#### What is required:
Write out the entries verbatim and leave the images out of the copy.

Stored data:
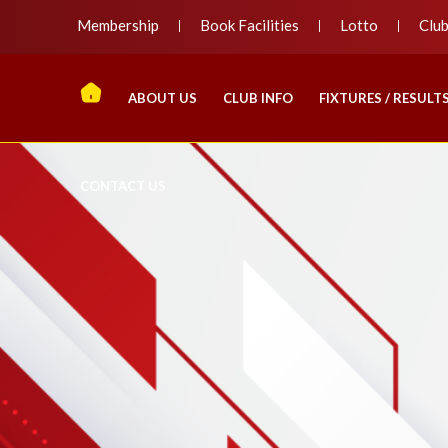
Membership
Book Facilities
Lotto
Clu
ABOUT US
CLUB INFO
FIXTURES / RESULT
CONTACT US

#### Solution to this problem:
Membership
Book Facilities
Lotto
Clu
ABOUT US
CLUB INFO
FIXTURES / RESULT
CONTACT US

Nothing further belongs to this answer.